Genetics and genomics
Genetics and genomics have the potential to reshape how we prevent, diagnose, treat and monitor illness. Find out what we’re doing to develop strategies and policies to both safeguard public health and improve the health of all Australians through gene technologies.
About genetics and genomics
Advances in medical science help to improve health care in Australia. Gene technology and genomics can give us new testing, diagnosis and treatments for diseases such as cancer and help produce new vaccines and drugs.
Genetics is the study of how genes work and transmit information from parents to offspring. It can help us understand the risk of inheriting a genetic disease.
Genomics is the study and mapping of genomes – the full set of genetic instructions for an organism. It includes both human and other genomes and how these interact with the environment.
Genomics can help doctors:
- identify and diagnose genetic disorders and rare diseases
- develop prevention strategies
- tailor a patient’s treatment.
Researchers used genomics techniques to sequence the SARS-CoV-2 virus genome and this meant COVID-19 vaccines could quickly be developed.
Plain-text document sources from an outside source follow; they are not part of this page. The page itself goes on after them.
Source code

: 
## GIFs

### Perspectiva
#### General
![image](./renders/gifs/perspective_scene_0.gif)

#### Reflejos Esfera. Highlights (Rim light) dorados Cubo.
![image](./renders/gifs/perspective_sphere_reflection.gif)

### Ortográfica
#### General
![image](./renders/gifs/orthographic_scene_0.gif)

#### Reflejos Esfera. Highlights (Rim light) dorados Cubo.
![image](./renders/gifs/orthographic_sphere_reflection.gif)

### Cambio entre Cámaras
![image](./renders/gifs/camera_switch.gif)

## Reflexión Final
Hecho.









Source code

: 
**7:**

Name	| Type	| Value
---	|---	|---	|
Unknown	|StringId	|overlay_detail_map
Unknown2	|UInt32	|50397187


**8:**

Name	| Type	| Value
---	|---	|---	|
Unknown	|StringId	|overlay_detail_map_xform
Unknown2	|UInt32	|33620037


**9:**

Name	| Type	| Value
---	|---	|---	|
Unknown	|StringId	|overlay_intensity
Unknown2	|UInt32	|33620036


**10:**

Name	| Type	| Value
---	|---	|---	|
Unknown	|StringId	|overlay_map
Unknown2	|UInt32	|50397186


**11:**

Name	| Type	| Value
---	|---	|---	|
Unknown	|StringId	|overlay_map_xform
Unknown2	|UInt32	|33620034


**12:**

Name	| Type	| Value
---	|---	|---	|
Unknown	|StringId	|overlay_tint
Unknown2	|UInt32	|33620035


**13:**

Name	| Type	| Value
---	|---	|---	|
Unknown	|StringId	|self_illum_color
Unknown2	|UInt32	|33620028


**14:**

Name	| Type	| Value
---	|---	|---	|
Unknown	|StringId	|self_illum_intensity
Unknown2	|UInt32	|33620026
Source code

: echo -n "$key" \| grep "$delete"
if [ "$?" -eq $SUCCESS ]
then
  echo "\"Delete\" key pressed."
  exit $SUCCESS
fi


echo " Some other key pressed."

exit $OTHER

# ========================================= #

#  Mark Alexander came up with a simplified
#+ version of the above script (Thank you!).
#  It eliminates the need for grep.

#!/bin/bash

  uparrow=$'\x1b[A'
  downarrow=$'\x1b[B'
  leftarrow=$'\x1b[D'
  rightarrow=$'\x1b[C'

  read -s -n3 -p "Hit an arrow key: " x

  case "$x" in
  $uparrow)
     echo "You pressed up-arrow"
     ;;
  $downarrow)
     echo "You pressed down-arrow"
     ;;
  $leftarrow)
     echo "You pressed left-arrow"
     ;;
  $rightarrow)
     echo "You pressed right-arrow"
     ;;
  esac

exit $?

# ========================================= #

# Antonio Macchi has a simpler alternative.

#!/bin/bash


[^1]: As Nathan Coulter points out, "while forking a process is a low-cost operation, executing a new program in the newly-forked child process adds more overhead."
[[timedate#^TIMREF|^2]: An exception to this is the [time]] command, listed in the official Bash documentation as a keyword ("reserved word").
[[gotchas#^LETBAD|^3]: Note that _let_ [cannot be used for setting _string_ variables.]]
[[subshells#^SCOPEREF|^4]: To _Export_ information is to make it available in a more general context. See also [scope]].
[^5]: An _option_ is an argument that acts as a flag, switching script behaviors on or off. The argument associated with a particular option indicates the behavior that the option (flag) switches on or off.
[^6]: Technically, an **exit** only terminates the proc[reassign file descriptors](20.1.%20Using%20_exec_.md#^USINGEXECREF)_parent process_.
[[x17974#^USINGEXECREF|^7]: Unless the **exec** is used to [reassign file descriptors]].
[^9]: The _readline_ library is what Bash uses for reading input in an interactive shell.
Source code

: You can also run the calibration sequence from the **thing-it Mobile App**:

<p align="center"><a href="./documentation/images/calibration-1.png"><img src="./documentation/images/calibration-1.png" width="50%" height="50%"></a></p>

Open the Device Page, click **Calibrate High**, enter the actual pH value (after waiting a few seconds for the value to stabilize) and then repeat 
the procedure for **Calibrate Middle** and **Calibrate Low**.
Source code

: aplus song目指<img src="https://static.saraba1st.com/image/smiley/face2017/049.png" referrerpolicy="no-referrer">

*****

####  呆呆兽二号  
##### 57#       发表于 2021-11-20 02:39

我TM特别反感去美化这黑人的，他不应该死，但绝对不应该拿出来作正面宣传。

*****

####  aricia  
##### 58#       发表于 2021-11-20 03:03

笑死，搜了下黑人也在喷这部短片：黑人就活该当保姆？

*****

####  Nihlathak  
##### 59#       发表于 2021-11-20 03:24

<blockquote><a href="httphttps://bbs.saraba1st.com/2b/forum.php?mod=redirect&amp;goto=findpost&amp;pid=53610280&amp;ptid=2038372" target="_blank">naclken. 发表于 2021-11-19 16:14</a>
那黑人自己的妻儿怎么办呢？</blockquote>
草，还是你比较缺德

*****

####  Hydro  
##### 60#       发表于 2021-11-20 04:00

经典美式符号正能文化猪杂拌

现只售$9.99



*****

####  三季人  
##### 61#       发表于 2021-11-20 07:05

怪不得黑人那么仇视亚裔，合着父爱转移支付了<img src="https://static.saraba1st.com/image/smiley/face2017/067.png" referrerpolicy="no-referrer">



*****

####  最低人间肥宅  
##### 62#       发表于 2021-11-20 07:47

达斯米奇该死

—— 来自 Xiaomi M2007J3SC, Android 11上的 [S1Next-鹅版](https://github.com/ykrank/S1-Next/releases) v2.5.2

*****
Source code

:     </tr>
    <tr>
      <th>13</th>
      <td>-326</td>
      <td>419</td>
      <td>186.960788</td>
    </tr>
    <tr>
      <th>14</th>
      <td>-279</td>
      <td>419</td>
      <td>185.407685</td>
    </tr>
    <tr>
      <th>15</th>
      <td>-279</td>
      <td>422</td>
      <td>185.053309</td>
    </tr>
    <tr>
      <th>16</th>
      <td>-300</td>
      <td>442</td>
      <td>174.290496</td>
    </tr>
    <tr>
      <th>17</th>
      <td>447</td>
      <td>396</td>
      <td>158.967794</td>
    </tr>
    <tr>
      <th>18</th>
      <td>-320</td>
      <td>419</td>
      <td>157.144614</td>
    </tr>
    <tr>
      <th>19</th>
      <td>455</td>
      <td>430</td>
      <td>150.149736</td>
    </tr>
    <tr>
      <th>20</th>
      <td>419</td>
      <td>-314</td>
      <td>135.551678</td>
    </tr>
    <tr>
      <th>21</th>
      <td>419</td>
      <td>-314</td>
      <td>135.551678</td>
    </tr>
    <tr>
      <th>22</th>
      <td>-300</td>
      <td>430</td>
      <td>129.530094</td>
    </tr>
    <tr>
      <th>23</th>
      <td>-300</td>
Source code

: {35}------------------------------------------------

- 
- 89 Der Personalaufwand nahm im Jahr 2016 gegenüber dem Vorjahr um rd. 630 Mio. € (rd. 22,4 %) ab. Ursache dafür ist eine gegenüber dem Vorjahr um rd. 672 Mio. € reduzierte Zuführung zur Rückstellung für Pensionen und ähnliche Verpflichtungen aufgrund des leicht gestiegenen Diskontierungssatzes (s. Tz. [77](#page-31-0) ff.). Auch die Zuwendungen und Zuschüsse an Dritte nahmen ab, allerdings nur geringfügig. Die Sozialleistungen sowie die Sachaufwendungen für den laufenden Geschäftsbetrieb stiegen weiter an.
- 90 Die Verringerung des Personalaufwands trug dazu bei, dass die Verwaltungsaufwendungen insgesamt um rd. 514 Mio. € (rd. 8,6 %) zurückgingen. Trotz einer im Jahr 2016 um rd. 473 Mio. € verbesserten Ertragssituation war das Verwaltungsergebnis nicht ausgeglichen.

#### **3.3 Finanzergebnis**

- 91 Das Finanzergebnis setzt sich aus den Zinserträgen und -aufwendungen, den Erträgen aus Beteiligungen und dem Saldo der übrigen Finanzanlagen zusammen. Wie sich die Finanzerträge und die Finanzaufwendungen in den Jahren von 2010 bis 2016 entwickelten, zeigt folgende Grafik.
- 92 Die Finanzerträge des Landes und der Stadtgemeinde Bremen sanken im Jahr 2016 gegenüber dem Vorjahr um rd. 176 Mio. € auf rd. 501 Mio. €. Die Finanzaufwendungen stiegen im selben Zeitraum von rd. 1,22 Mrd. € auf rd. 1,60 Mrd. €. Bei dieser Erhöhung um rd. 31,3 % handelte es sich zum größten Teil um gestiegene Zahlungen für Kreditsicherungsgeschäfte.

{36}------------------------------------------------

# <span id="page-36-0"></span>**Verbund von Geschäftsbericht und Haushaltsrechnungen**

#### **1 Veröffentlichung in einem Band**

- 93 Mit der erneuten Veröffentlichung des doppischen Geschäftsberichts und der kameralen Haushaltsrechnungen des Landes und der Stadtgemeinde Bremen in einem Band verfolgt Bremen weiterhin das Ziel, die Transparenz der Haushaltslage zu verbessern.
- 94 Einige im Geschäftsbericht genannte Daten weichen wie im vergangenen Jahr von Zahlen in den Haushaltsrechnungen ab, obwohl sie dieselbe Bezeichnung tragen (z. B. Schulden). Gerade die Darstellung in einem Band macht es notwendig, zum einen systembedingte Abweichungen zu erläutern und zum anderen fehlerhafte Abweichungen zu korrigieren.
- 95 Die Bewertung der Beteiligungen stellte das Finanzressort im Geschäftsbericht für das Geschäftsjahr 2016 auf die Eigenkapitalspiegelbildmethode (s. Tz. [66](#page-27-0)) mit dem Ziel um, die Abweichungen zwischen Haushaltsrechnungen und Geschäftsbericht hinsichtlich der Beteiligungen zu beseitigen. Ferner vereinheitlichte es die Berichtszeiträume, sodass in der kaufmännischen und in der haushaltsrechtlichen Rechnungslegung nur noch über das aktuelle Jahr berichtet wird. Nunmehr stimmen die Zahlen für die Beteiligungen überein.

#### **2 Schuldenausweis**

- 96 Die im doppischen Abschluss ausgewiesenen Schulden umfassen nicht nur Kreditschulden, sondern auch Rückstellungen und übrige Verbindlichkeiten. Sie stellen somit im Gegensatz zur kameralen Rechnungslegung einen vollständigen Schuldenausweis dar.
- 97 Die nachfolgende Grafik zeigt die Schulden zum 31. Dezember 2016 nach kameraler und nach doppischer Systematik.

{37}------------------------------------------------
Gene technology involves changing an organism’s genes so that it gains, loses, or changes certain traits. It can be used to:
- produce new vaccines or medicines
- develop new ways to diagnose and treat disease.
What we're doing about genetics and genomics
Strategies and frameworks
We develop our policy frameworks through extensive consultation with a wide range of stakeholders, including:
A consistent national approach to genomics policy
Integrating genomics into Australia’s health system to improve health outcomes both for individuals and the larger population will involve reshaping clinical practice.
This policy framework provides a consistent national approach designed to coordinate activities and address policy issues and challenges. It is built around 5 key priorities.
Strategic priorities for microbial genomics
Microbial genomics is a tool that gives us information about the genomic sequence of pathogens. We can use this information to better manage outbreaks and threats from communicable diseases.
The national framework outlines 5 strategic priorities and we developed a plan to guide its implementation.